▸ **Task requirements**
Instruction for the entries that follow: retype exactly the lines from the line with "X114750000Y-31750000D03*" to the line with "X145950000Y-51795836D01*", both included, and omit all others.

[Electronic design files]
* * * * * * * * *
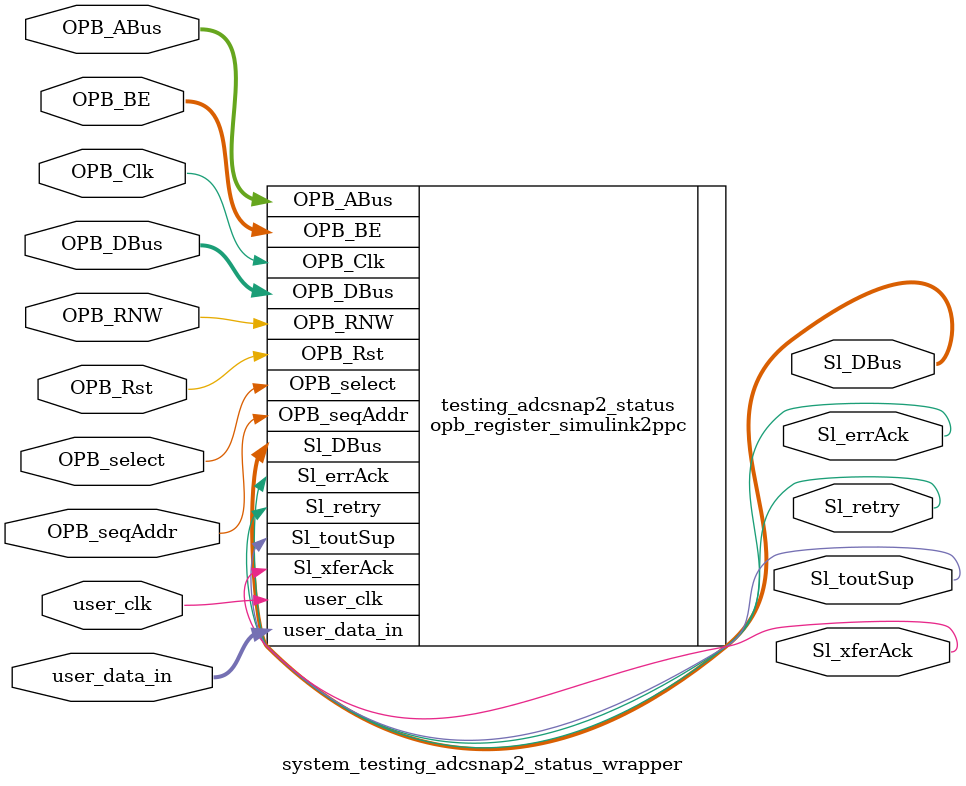
<source format=v>

module system_testing_adcsnap2_status_wrapper
  (
    OPB_Clk,
    OPB_Rst,
    Sl_DBus,
    Sl_errAck,
    Sl_retry,
    Sl_toutSup,
    Sl_xferAck,
    OPB_ABus,
    OPB_BE,
    OPB_DBus,
    OPB_RNW,
    OPB_select,
    OPB_seqAddr,
    user_data_in,
    user_clk
  );
  input OPB_Clk;
  input OPB_Rst;
  output [0:31] Sl_DBus;
  output Sl_errAck;
  output Sl_retry;
  output Sl_toutSup;
  output Sl_xferAck;
  input [0:31] OPB_ABus;
  input [0:3] OPB_BE;
  input [0:31] OPB_DBus;
  input OPB_RNW;
  input OPB_select;
  input OPB_seqAddr;
  input [31:0] user_data_in;
  input user_clk;

  opb_register_simulink2ppc
    #(
      .C_BASEADDR ( 32'h01010100 ),
      .C_HIGHADDR ( 32'h010101FF ),
      .C_OPB_AWIDTH ( 32 ),
      .C_OPB_DWIDTH ( 32 ),
      .C_FAMILY ( "virtex6" )
    )
    testing_adcsnap2_status (
      .OPB_Clk ( OPB_Clk ),
      .OPB_Rst ( OPB_Rst ),
      .Sl_DBus ( Sl_DBus ),
      .Sl_errAck ( Sl_errAck ),
      .Sl_retry ( Sl_retry ),
      .Sl_toutSup ( Sl_toutSup ),
      .Sl_xferAck ( Sl_xferAck ),
      .OPB_ABus ( OPB_ABus ),
      .OPB_BE ( OPB_BE ),
      .OPB_DBus ( OPB_DBus ),
      .OPB_RNW ( OPB_RNW ),
      .OPB_select ( OPB_select ),
      .OPB_seqAddr ( OPB_seqAddr ),
      .user_data_in ( user_data_in ),
      .user_clk ( user_clk )
    );

endmodule


</source>
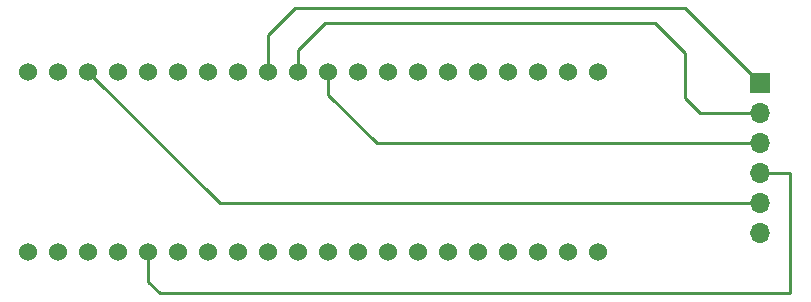
<source format=gbl>
G04 #@! TF.FileFunction,Copper,L2,Bot,Signal*
%FSLAX46Y46*%
G04 Gerber Fmt 4.6, Leading zero omitted, Abs format (unit mm)*
G04 Created by KiCad (PCBNEW 4.0.6) date Sun Apr 16 17:16:54 2017*
%MOMM*%
%LPD*%
G01*
G04 APERTURE LIST*
%ADD10C,0.100000*%
%ADD11C,1.524000*%
%ADD12R,1.700000X1.700000*%
%ADD13O,1.700000X1.700000*%
%ADD14C,0.250000*%
G04 APERTURE END LIST*
D10*
D11*
X159025001Y-126005001D03*
X161565001Y-126005001D03*
X164105001Y-126005001D03*
X166645001Y-126005001D03*
X169185001Y-126005001D03*
X171725001Y-126005001D03*
X174265001Y-126005001D03*
X176805001Y-126005001D03*
X179345001Y-126005001D03*
X181885001Y-126005001D03*
X184425001Y-126005001D03*
X186965001Y-126005001D03*
X189505001Y-126005001D03*
X192045001Y-126005001D03*
X194585001Y-126005001D03*
X197125001Y-126005001D03*
X199665001Y-126005001D03*
X202205001Y-126005001D03*
X204745001Y-126005001D03*
X207285001Y-126005001D03*
X207285001Y-110765001D03*
X204745001Y-110765001D03*
X202205001Y-110765001D03*
X199665001Y-110765001D03*
X197125001Y-110765001D03*
X194585001Y-110765001D03*
X192045001Y-110765001D03*
X189505001Y-110765001D03*
X186965001Y-110765001D03*
X184425001Y-110765001D03*
X181885001Y-110765001D03*
X179345001Y-110765001D03*
X176805001Y-110765001D03*
X174265001Y-110765001D03*
X171725001Y-110765001D03*
X169185001Y-110765001D03*
X166645001Y-110765001D03*
X164105001Y-110765001D03*
X161565001Y-110765001D03*
X159025001Y-110765001D03*
D12*
X220980000Y-111760000D03*
D13*
X220980000Y-114300000D03*
X220980000Y-116840000D03*
X220980000Y-119380000D03*
X220980000Y-121920000D03*
X220980000Y-124460000D03*
D14*
X179345001Y-110765001D02*
X179345001Y-107674999D01*
X214630000Y-105410000D02*
X220980000Y-111760000D01*
X181610000Y-105410000D02*
X214630000Y-105410000D01*
X179345001Y-107674999D02*
X181610000Y-105410000D01*
X181885001Y-110765001D02*
X181885001Y-108944999D01*
X215900000Y-114300000D02*
X220980000Y-114300000D01*
X214630000Y-113030000D02*
X215900000Y-114300000D01*
X214630000Y-109220000D02*
X214630000Y-113030000D01*
X212090000Y-106680000D02*
X214630000Y-109220000D01*
X184150000Y-106680000D02*
X212090000Y-106680000D01*
X181885001Y-108944999D02*
X184150000Y-106680000D01*
X184425001Y-110765001D02*
X184425001Y-112754999D01*
X188510002Y-116840000D02*
X220980000Y-116840000D01*
X184425001Y-112754999D02*
X188510002Y-116840000D01*
X169185001Y-126005001D02*
X169185001Y-128545001D01*
X223520000Y-119380000D02*
X220980000Y-119380000D01*
X223520000Y-129540000D02*
X223520000Y-119380000D01*
X170180000Y-129540000D02*
X223520000Y-129540000D01*
X169185001Y-128545001D02*
X170180000Y-129540000D01*
X168910000Y-125730000D02*
X169185001Y-126005001D01*
X220980000Y-121920000D02*
X175260000Y-121920000D01*
X175260000Y-121920000D02*
X164105001Y-110765001D01*
X164105001Y-110765001D02*
X163830000Y-110490000D01*
X161290000Y-110490000D02*
X161565001Y-110765001D01*
M02*

</source>
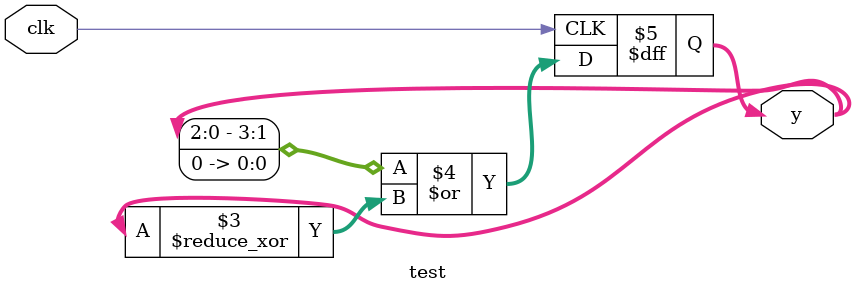
<source format=v>
module test(input clk, output reg [3:0] y);
    always @(posedge clk)
        y <= (y << 1) | ^y;
endmodule

</source>
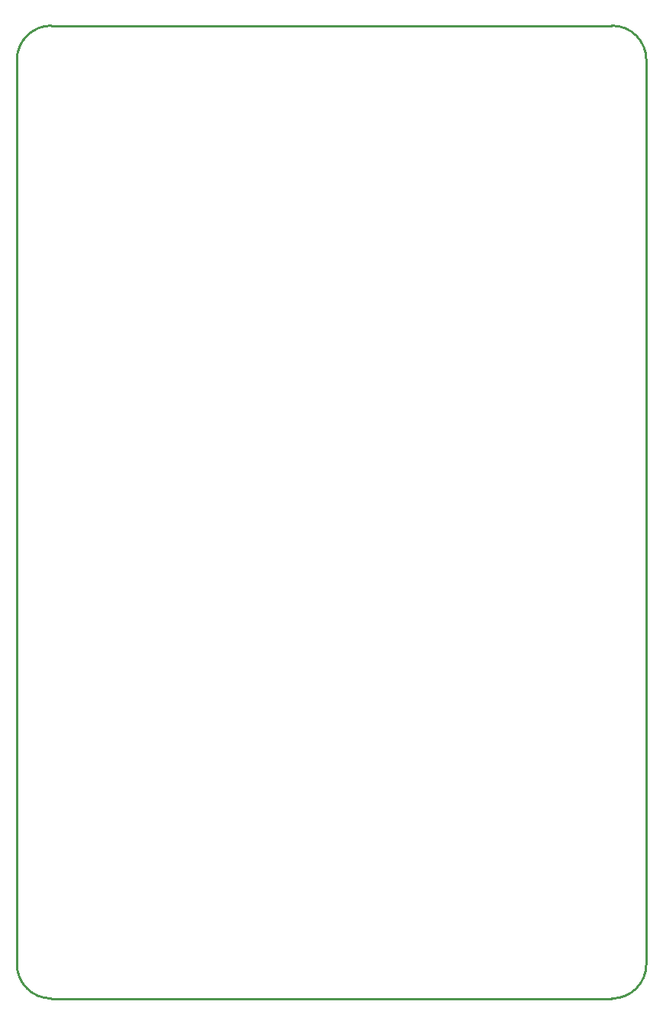
<source format=gko>
G04*
G04 #@! TF.GenerationSoftware,Altium Limited,Altium Designer,25.8.1 (18)*
G04*
G04 Layer_Color=16711935*
%FSLAX44Y44*%
%MOMM*%
G71*
G04*
G04 #@! TF.SameCoordinates,F06DF03C-5C5C-4556-82C7-8571A15AA075*
G04*
G04*
G04 #@! TF.FilePolarity,Positive*
G04*
G01*
G75*
%ADD61C,0.2500*%
D61*
X-311150Y539750D02*
G03*
X-349250Y501650I0J-38100D01*
G01*
X349250D02*
G03*
X311150Y539750I-38100J0D01*
G01*
Y-539750D02*
G03*
X349250Y-501650I0J38100D01*
G01*
X-349250D02*
G03*
X-311150Y-539750I38100J0D01*
G01*
X-349250Y-501650D02*
Y501650D01*
X-311150Y539750D02*
X311150D01*
X349250Y-501650D02*
Y501650D01*
X-311150Y-539750D02*
X311150D01*
M02*

</source>
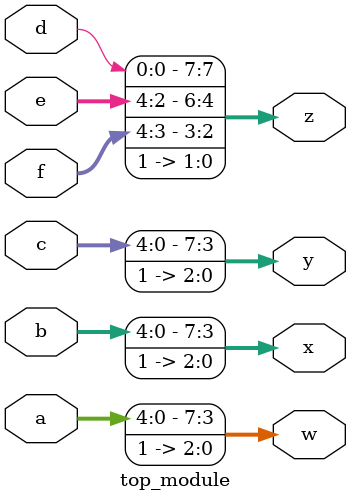
<source format=sv>
module top_module (
    input [4:0] a,
    input [4:0] b,
    input [4:0] c,
    input [4:0] d,
    input [4:0] e,
    input [4:0] f,
    output [7:0] w,
    output [7:0] x,
    output [7:0] y,
    output [7:0] z
);

assign w = {a, 3'b111};
assign x = {b, 3'b111};
assign y = {c, 3'b111};
assign z = {d, e[4:2], f[4:3], 2'b11};

endmodule

</source>
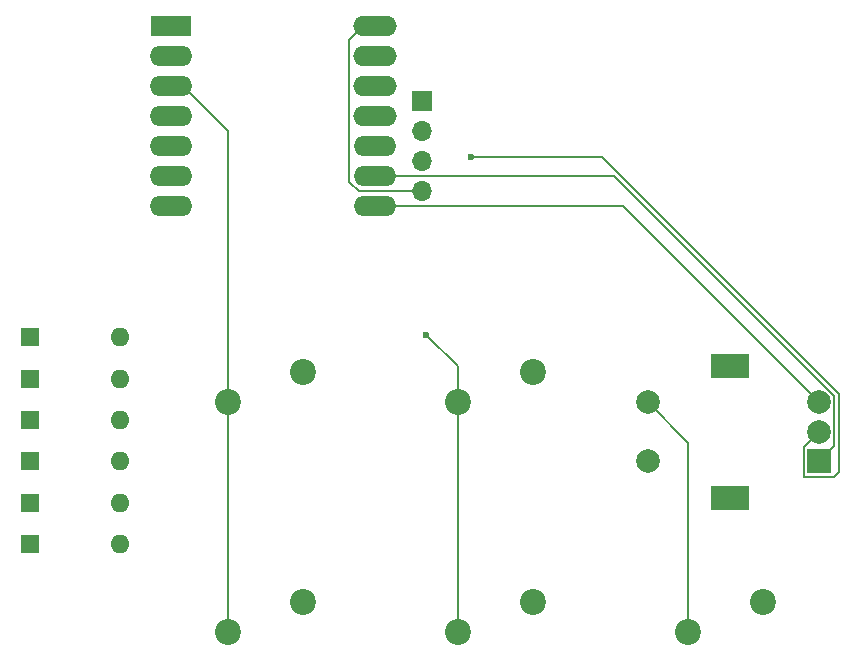
<source format=gbr>
%TF.GenerationSoftware,KiCad,Pcbnew,8.0.5*%
%TF.CreationDate,2024-10-20T15:53:25-05:00*%
%TF.ProjectId,hackpad,6861636b-7061-4642-9e6b-696361645f70,rev?*%
%TF.SameCoordinates,Original*%
%TF.FileFunction,Copper,L2,Bot*%
%TF.FilePolarity,Positive*%
%FSLAX46Y46*%
G04 Gerber Fmt 4.6, Leading zero omitted, Abs format (unit mm)*
G04 Created by KiCad (PCBNEW 8.0.5) date 2024-10-20 15:53:25*
%MOMM*%
%LPD*%
G01*
G04 APERTURE LIST*
%TA.AperFunction,ComponentPad*%
%ADD10R,1.600000X1.600000*%
%TD*%
%TA.AperFunction,ComponentPad*%
%ADD11O,1.600000X1.600000*%
%TD*%
%TA.AperFunction,ComponentPad*%
%ADD12R,3.500000X1.700000*%
%TD*%
%TA.AperFunction,ComponentPad*%
%ADD13O,3.600000X1.700000*%
%TD*%
%TA.AperFunction,ComponentPad*%
%ADD14O,3.700000X1.700000*%
%TD*%
%TA.AperFunction,ComponentPad*%
%ADD15R,1.700000X1.700000*%
%TD*%
%TA.AperFunction,ComponentPad*%
%ADD16O,1.700000X1.700000*%
%TD*%
%TA.AperFunction,ComponentPad*%
%ADD17R,2.000000X2.000000*%
%TD*%
%TA.AperFunction,ComponentPad*%
%ADD18C,2.000000*%
%TD*%
%TA.AperFunction,ComponentPad*%
%ADD19R,3.200000X2.000000*%
%TD*%
%TA.AperFunction,ComponentPad*%
%ADD20C,2.200000*%
%TD*%
%TA.AperFunction,ViaPad*%
%ADD21C,0.600000*%
%TD*%
%TA.AperFunction,Conductor*%
%ADD22C,0.200000*%
%TD*%
G04 APERTURE END LIST*
D10*
%TO.P,D2,1,K*%
%TO.N,ROW0*%
X77440000Y-47000000D03*
D11*
%TO.P,D2,2,A*%
%TO.N,Net-(D2-A)*%
X85060000Y-47000000D03*
%TD*%
D12*
%TO.P,U1,1,PA02_A0_D0*%
%TO.N,ROW1*%
X89375000Y-20630000D03*
D13*
%TO.P,U1,2,PA4_A1_D1*%
%TO.N,ROW0*%
X89375000Y-23170000D03*
%TO.P,U1,3,PA10_A2_D2*%
%TO.N,COL0*%
X89375000Y-25710000D03*
%TO.P,U1,4,PA11_A3_D3*%
%TO.N,COL1*%
X89375000Y-28250000D03*
%TO.P,U1,5,PA8_A4_D4_SDA*%
%TO.N,SDA*%
X89375000Y-30790000D03*
%TO.P,U1,6,PA9_A5_D5_SCL*%
%TO.N,SCL*%
X89375000Y-33330000D03*
%TO.P,U1,7,PB08_A6_D6_TX*%
%TO.N,unconnected-(U1-PB08_A6_D6_TX-Pad7)*%
X89375000Y-35870000D03*
%TO.P,U1,8,PB09_A7_D7_RX*%
%TO.N,EC11B*%
X106625000Y-35870000D03*
%TO.P,U1,9,PA7_A8_D8_SCK*%
%TO.N,EC11A*%
X106625000Y-33330000D03*
%TO.P,U1,10,PA5_A9_D9_MISO*%
%TO.N,COL2*%
X106625000Y-30790000D03*
D14*
%TO.P,U1,11,PA6_A10_D10_MOSI*%
%TO.N,unconnected-(U1-PA6_A10_D10_MOSI-Pad11)*%
X106625000Y-28250000D03*
%TO.P,U1,12,3V3*%
%TO.N,unconnected-(U1-3V3-Pad12)*%
X106625000Y-25710000D03*
%TO.P,U1,13,GND*%
%TO.N,GND*%
X106625000Y-23170000D03*
%TO.P,U1,14,5V*%
%TO.N,VCC*%
X106625000Y-20630000D03*
%TD*%
D15*
%TO.P,J1,1,Pin_1*%
%TO.N,SDA*%
X110625000Y-27000000D03*
D16*
%TO.P,J1,2,Pin_2*%
%TO.N,SCL*%
X110625000Y-29540000D03*
%TO.P,J1,3,Pin_3*%
%TO.N,GND*%
X110625000Y-32080000D03*
%TO.P,J1,4,Pin_4*%
%TO.N,VCC*%
X110625000Y-34620000D03*
%TD*%
D10*
%TO.P,D5,1,K*%
%TO.N,ROW1*%
X77440000Y-57500000D03*
D11*
%TO.P,D5,2,A*%
%TO.N,Net-(D5-A)*%
X85060000Y-57500000D03*
%TD*%
D10*
%TO.P,D1,1,K*%
%TO.N,ROW0*%
X77440000Y-50500000D03*
D11*
%TO.P,D1,2,A*%
%TO.N,Net-(D1-A)*%
X85060000Y-50500000D03*
%TD*%
D17*
%TO.P,SW1,A,A*%
%TO.N,EC11A*%
X144250000Y-57500000D03*
D18*
%TO.P,SW1,B,B*%
%TO.N,EC11B*%
X144250000Y-52500000D03*
%TO.P,SW1,C,C*%
%TO.N,GND*%
X144250000Y-55000000D03*
D19*
%TO.P,SW1,MP*%
%TO.N,N/C*%
X136750000Y-60600000D03*
X136750000Y-49400000D03*
D18*
%TO.P,SW1,S1,S1*%
%TO.N,COL2*%
X129750000Y-52500000D03*
%TO.P,SW1,S2,S2*%
%TO.N,EC11SWITCHB*%
X129750000Y-57500000D03*
%TD*%
D10*
%TO.P,D3,1,K*%
%TO.N,ROW1*%
X77440000Y-64500000D03*
D11*
%TO.P,D3,2,A*%
%TO.N,Net-(D3-A)*%
X85060000Y-64500000D03*
%TD*%
D20*
%TO.P,SW2,1,1*%
%TO.N,Net-(D1-A)*%
X100540000Y-49920000D03*
%TO.P,SW2,2,2*%
%TO.N,COL0*%
X94190000Y-52460000D03*
%TD*%
D10*
%TO.P,D4,1,K*%
%TO.N,ROW1*%
X77440000Y-61000000D03*
D11*
%TO.P,D4,2,A*%
%TO.N,Net-(D4-A)*%
X85060000Y-61000000D03*
%TD*%
D20*
%TO.P,SW5,1,1*%
%TO.N,Net-(D4-A)*%
X120040000Y-69420000D03*
%TO.P,SW5,2,2*%
%TO.N,COL1*%
X113690000Y-71960000D03*
%TD*%
D10*
%TO.P,D6,1,K*%
%TO.N,ROW0*%
X77440000Y-54000000D03*
D11*
%TO.P,D6,2,A*%
%TO.N,EC11SWITCHB*%
X85060000Y-54000000D03*
%TD*%
D20*
%TO.P,SW4,1,1*%
%TO.N,Net-(D3-A)*%
X100540000Y-69420000D03*
%TO.P,SW4,2,2*%
%TO.N,COL0*%
X94190000Y-71960000D03*
%TD*%
%TO.P,SW3,1,1*%
%TO.N,Net-(D2-A)*%
X120040000Y-49920000D03*
%TO.P,SW3,2,2*%
%TO.N,COL1*%
X113690000Y-52460000D03*
%TD*%
%TO.P,SW6,1,1*%
%TO.N,Net-(D5-A)*%
X139540000Y-69420000D03*
%TO.P,SW6,2,2*%
%TO.N,COL2*%
X133190000Y-71960000D03*
%TD*%
D21*
%TO.N,GND*%
X114750000Y-31750000D03*
%TO.N,COL1*%
X111000000Y-46750000D03*
%TD*%
D22*
%TO.N,GND*%
X145550000Y-58800000D02*
X142950000Y-58800000D01*
X142950000Y-58800000D02*
X142950000Y-56300000D01*
X114750000Y-31750000D02*
X125904164Y-31750000D01*
X125904164Y-31750000D02*
X145950000Y-51795836D01*
X145950000Y-58400000D02*
X145550000Y-58800000D01*
X145950000Y-51795836D02*
X145950000Y-58400000D01*
X142950000Y-56300000D02*
X144250000Y-55000000D01*
%TO.N,VCC*%
X104475000Y-33806346D02*
X104475000Y-26225000D01*
X104475000Y-21780000D02*
X105625000Y-20630000D01*
X104475000Y-26225000D02*
X104475000Y-21780000D01*
X105288654Y-34620000D02*
X104475000Y-33806346D01*
X110625000Y-34620000D02*
X105288654Y-34620000D01*
%TO.N,COL2*%
X133190000Y-55940000D02*
X133190000Y-71960000D01*
X129750000Y-52500000D02*
X133190000Y-55940000D01*
%TO.N,EC11B*%
X127620000Y-35870000D02*
X144250000Y-52500000D01*
X105625000Y-35870000D02*
X127620000Y-35870000D01*
%TO.N,EC11A*%
X145550000Y-56200000D02*
X144250000Y-57500000D01*
X105625000Y-33330000D02*
X126918478Y-33330000D01*
X126918478Y-33330000D02*
X145550000Y-51961522D01*
X145550000Y-51961522D02*
X145550000Y-56200000D01*
%TO.N,COL0*%
X94190000Y-52460000D02*
X94190000Y-71960000D01*
X94190000Y-29525000D02*
X94190000Y-52460000D01*
X90375000Y-25710000D02*
X94190000Y-29525000D01*
%TO.N,COL1*%
X111000000Y-46750000D02*
X113690000Y-49440000D01*
X113690000Y-49440000D02*
X113690000Y-52460000D01*
X113690000Y-52460000D02*
X113690000Y-71960000D01*
%TD*%
M02*

</source>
* * * * * * * * *
▸ **Solution**
X114750000Y-31750000D03*
%TO.N,COL1*%
X111000000Y-46750000D03*
%TD*%
D22*
%TO.N,GND*%
X145550000Y-58800000D02*
X142950000Y-58800000D01*
X142950000Y-58800000D02*
X142950000Y-56300000D01*
X114750000Y-31750000D02*
X125904164Y-31750000D01*
X125904164Y-31750000D02*
X145950000Y-51795836D01*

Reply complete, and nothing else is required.